Reputation: 97
I was using simple logistic regression to predict a problem and trying to plot the precision_recall_curve and the roc_curve with predict_proba(X_test)
. I checked the docstring of predict_proba
but hadn't had much details on how it works. I was having bad input every time and checked that y_test
, predict_proba(X_test)
doesn't match. Finally discovered predict_proba()
produces 2 columns and people use the second.
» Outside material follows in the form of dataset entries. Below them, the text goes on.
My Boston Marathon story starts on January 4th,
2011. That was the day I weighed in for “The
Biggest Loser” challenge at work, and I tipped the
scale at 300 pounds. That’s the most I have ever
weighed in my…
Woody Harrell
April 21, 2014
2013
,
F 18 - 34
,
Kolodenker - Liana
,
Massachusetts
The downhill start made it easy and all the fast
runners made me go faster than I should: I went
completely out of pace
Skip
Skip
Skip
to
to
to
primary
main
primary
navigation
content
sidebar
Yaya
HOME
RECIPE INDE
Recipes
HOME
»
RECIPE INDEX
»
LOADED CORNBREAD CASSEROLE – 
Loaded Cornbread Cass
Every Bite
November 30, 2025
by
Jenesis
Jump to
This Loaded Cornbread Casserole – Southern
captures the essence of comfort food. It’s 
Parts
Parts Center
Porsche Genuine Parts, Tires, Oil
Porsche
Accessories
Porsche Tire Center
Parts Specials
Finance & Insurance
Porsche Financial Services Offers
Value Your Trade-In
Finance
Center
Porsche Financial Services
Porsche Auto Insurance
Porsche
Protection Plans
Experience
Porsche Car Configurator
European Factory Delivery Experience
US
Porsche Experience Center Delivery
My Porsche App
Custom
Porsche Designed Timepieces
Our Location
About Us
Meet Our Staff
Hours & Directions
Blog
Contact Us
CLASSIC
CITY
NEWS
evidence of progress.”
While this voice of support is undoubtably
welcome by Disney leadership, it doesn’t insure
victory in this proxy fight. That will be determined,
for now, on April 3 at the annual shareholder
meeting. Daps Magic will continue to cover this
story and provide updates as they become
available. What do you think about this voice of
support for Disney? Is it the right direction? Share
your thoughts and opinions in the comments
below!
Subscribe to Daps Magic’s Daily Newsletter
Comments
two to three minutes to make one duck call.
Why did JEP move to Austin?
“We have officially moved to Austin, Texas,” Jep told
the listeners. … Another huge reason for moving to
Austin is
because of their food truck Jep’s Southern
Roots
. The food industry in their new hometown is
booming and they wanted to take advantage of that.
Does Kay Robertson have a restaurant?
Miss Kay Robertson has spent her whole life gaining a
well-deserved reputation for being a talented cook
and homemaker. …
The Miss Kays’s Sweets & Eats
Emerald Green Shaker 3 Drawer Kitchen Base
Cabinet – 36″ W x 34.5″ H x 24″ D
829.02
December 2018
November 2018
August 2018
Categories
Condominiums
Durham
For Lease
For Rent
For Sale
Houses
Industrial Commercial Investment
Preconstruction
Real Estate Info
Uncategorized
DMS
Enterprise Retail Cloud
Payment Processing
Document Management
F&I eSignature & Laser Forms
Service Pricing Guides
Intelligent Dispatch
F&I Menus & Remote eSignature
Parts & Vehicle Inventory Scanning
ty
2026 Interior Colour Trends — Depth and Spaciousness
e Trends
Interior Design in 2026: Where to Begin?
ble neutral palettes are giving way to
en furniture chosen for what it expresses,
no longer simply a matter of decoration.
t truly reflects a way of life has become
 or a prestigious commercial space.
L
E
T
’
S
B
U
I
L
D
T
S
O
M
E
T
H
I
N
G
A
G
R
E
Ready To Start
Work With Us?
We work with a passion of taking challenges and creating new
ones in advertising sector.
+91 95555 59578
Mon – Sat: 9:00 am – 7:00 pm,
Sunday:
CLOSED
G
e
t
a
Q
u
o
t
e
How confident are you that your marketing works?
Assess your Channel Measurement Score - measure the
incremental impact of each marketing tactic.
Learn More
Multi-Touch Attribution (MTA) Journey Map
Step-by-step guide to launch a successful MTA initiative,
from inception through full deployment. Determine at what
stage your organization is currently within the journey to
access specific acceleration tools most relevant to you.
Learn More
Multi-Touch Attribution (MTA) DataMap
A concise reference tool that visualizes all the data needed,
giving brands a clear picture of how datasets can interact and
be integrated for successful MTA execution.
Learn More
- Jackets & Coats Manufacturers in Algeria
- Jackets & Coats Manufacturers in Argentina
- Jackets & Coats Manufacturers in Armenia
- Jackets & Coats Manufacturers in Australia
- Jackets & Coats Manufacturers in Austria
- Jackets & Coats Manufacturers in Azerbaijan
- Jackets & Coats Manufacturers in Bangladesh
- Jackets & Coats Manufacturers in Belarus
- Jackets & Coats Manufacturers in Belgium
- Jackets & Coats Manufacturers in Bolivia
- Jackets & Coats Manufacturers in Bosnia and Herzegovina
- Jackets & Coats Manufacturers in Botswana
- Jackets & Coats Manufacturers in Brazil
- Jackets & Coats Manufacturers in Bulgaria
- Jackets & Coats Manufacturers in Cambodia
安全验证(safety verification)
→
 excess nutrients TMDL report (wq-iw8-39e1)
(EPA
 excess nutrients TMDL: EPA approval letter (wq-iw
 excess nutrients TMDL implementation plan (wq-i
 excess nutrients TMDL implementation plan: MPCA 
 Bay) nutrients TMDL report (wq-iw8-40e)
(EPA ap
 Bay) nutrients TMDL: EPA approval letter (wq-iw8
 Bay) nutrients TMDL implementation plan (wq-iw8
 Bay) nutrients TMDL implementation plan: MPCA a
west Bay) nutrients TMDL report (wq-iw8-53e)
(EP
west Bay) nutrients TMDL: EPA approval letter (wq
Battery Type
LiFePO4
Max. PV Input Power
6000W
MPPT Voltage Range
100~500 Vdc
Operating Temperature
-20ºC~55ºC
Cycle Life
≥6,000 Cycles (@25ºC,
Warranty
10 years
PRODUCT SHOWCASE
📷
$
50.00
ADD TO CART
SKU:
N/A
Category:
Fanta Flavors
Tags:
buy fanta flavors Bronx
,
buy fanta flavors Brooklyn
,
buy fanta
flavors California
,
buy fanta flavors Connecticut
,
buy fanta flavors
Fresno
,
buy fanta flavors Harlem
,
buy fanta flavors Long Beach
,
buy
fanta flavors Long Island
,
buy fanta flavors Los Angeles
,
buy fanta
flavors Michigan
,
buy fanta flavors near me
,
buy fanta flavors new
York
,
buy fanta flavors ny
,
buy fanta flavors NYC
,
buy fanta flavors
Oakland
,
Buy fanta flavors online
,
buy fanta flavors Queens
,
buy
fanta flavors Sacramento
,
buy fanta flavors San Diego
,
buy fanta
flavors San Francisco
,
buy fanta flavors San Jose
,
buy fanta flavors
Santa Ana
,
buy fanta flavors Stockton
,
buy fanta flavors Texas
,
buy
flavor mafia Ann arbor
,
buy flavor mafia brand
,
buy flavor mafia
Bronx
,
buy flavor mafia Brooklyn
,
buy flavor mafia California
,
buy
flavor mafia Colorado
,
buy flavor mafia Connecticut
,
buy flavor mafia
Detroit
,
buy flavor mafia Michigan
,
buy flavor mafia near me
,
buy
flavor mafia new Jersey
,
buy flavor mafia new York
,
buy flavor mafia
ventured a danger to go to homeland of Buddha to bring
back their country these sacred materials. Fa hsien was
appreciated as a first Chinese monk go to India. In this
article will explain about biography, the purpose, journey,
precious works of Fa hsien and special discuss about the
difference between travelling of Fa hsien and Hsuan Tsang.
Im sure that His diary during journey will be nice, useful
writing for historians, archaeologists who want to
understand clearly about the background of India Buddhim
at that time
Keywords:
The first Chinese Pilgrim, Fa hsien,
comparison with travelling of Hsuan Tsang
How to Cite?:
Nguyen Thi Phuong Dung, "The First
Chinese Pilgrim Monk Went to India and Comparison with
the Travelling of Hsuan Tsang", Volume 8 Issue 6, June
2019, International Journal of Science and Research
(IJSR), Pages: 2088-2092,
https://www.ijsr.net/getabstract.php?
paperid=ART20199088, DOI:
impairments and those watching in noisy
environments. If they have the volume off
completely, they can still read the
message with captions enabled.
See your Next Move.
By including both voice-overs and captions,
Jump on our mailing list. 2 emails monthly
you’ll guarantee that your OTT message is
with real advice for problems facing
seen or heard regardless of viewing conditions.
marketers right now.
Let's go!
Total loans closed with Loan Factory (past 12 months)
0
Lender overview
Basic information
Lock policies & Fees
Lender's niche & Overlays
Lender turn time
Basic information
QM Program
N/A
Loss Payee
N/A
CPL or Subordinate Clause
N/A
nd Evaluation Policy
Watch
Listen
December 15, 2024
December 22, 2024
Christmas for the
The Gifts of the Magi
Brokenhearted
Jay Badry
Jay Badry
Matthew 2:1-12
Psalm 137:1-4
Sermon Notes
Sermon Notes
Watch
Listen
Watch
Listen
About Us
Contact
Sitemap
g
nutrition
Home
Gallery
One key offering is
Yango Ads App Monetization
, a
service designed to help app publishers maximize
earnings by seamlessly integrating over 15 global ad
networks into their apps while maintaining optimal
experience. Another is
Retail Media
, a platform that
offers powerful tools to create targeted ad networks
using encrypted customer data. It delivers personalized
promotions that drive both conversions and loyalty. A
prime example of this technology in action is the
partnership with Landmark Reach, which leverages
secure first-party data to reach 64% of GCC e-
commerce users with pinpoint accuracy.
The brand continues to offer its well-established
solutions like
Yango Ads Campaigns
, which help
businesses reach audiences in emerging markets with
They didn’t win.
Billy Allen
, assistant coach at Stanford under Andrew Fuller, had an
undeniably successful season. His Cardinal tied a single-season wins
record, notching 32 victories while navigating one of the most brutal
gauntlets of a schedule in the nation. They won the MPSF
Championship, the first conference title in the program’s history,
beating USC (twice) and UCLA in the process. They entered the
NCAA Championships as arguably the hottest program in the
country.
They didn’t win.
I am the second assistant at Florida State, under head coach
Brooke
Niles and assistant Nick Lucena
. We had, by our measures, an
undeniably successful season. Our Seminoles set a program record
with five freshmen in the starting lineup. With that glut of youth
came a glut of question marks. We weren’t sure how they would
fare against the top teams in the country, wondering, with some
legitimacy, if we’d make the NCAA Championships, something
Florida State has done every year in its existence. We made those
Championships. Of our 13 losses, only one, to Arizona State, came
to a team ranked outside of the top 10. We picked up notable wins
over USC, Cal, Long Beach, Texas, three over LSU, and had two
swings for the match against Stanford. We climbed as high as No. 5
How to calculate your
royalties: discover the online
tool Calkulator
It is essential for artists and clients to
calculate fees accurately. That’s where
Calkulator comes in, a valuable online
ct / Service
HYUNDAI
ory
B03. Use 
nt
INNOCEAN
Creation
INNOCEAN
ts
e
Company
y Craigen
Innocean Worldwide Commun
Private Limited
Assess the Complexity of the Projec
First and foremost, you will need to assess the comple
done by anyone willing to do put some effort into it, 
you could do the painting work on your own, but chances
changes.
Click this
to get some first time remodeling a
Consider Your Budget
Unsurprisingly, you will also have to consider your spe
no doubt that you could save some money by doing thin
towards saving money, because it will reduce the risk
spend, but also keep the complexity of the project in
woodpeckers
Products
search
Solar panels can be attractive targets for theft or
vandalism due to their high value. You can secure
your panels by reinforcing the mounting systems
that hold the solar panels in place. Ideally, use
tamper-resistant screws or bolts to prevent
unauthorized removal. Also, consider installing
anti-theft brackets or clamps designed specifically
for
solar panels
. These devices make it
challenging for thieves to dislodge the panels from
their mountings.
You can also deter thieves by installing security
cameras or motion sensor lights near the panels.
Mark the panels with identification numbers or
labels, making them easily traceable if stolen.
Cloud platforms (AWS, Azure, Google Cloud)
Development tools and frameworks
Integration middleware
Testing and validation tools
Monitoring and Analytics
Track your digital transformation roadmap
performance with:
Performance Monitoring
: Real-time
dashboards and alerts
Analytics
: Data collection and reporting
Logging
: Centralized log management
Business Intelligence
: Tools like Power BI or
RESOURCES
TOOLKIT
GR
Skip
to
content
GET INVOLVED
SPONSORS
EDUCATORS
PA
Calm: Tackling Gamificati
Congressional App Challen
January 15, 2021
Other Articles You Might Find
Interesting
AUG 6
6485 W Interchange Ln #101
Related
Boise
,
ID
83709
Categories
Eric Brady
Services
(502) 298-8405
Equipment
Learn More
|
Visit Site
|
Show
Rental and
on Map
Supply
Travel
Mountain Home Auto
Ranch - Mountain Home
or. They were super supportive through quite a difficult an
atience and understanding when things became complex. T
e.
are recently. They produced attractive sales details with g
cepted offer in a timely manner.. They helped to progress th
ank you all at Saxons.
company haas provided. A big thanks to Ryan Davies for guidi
It would be really helpful if someone can give an explanation how it produces two columns and their significance. TIA.
Upvotes: 9
Views: 11690
Reputation: 41
We can distinguish between the classifiers using the classifier classes. if the classifier name is model then model.classes_ will give the distinct classes.
Upvotes: 4
Reputation: 430
predict_proba()
produces output of shape (N, k) where N is the number of datapoints and k is the number of classes you're trying to classify. It seems you have two classes and hence you have 2 columns. Say your labels(classes) are ["healthy", "diabetes"], if a datapoint is predicted to have 80% chance of being diabetic and consequently 20% chance of being healthy, then your output row for that point will be [0.2, 0.8] to reflect these probabilities. In general you can go through the predicted array and get probabilities for the k-th class with model.predict_proba(X)[:,k-1]
As far as plotting you can do the following for precision_recall_curve:
predicted = logisticReg.predict_proba(X_test)
precision, recall, threshold = precision_recall_curve(y_test, predicted[:,1])
For ROC:
predicted = logisticReg.predict_proba(X_test)
fpr, tpr, thresholds = precision_recall_curve(y_test, predicted[:,1])
Notice that this will change for multi-label classification. You can find an example of that on the sklearn docs here
Upvotes: 9